L’ancien ministre Mahamadou Camara a, récemment, bénéficié
de la mise en liberté après avoir payé 500 millions de Fcfa en termes de sûreté
constituée sur 10 titres fonciers dans l’affaire des achats d’équipements
militaires. Quant à l’ancienne ministre Mme Bouaré Fily Sissoko qui est
poursuivie dans le même dossier, elle est restée en détention provisoire pour
n’avoir pas acquitté ce montant.
Qu’est-ce qui peut justifier une telle somme comme
caution ? Interrogé sur la question, le maître-assistant à la Faculté du
droit privé de Bamako (Fdpri) explique d’abord que la détention provisoire
désigne la privation exceptionnelle de liberté d’une personne inculpée. Elle
est prononcée pendant la phase d’instruction avant toute condamnation.
Aux
termes de l’article 134 du Code de procédure pénale, en matière criminelle, «la
détention provisoire est prescrite par un mandat de dépôt du juge d’instruction
sans ordonnance préalable» qui est notifié à l’inculpé lors de l’interrogatoire
de première comparution, indique l’universitaire. En matière correctionnelle, si la peine encourue comporte
une peine d’emprisonnement, la détention provisoire peut être ordonnée selon
les prescriptions de l’article 123 du Code de procédure pénale.
Cependant, en
toute matière, la mise en liberté, assortie ou non du contrôle judiciaire, peut
être ordonnée par le juge d’instruction soit à la demande de l’inculpé ou son
conseil, soit sur réquisition du ministère public, soit d’office à charge pour
l’inculpé de prendre l’engagement de se représenter à tous les actes de la
procédure aussitôt qu’il en sera requis.
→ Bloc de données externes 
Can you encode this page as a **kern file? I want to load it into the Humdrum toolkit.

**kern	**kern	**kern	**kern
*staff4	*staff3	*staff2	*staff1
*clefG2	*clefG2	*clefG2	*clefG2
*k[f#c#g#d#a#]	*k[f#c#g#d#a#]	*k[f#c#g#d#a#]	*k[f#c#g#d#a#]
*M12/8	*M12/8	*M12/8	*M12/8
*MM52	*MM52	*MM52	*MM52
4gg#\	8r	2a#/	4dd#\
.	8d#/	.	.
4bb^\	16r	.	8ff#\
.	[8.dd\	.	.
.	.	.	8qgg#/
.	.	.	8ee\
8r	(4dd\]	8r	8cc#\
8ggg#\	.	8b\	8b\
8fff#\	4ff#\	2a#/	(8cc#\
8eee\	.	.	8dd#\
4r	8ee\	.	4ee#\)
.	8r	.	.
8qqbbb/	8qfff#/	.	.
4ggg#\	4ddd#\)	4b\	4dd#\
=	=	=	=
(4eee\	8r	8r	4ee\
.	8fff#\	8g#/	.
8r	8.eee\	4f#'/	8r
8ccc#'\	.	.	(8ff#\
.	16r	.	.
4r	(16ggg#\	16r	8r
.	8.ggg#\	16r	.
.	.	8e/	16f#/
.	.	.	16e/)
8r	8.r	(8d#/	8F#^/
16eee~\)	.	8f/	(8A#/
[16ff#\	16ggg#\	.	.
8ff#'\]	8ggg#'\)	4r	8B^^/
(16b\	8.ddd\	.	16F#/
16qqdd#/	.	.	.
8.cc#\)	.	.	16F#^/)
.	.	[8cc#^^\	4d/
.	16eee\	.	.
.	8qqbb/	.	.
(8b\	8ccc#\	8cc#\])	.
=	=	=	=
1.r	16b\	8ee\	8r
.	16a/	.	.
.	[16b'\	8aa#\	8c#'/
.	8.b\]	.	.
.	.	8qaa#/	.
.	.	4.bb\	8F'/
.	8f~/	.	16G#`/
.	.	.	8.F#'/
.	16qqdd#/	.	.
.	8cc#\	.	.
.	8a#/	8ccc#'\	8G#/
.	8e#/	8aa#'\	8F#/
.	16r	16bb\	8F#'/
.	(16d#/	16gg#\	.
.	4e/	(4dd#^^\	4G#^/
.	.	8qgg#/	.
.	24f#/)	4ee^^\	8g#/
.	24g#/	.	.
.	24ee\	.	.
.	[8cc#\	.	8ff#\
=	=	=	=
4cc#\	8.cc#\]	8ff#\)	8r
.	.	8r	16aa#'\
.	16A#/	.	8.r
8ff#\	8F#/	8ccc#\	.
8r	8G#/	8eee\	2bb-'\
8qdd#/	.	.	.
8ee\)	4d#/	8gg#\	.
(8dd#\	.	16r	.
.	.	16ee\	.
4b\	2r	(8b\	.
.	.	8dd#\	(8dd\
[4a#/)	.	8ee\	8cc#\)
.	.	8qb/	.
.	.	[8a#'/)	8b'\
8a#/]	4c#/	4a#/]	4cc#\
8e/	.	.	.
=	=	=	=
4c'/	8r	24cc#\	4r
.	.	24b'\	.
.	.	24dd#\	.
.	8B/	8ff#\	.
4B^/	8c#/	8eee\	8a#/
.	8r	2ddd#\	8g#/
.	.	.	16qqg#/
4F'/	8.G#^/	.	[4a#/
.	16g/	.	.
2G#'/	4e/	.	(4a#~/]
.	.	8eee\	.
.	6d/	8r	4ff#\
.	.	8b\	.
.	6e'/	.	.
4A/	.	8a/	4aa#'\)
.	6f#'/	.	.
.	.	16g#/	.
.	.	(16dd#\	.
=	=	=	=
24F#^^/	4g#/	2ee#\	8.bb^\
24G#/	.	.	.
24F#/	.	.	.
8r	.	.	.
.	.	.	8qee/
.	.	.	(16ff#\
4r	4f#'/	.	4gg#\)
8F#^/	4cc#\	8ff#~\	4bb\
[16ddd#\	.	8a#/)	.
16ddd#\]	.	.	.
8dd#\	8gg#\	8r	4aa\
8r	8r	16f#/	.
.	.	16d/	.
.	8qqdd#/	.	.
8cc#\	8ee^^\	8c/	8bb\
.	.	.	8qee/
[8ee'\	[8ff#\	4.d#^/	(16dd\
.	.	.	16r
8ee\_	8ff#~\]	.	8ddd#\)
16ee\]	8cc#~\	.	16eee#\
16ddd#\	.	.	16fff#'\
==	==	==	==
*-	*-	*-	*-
Et de tenir informer le magistrat
instructeur de tous ses déplacements, argumente l’homme de droit.
«Toutefois, aux termes de l’article 155 du Code de procédure
pénale, la mise en liberté, dans tous les cas où elle n’est pas de droit, peut
être subordonnée à l’obligation de fournir un cautionnement ou à constituer des
sûretés», fait savoir Dr Oumar Koné.
Le praticien du droit explique que le cautionnement (les
sûretés) a pour objet de garantir, entre autres, la représentation de l’inculpé
à tous les actes de la procédure et pour l’exécution du jugement mais aussi le
paiement des frais avancés par la partie civile et des amendes.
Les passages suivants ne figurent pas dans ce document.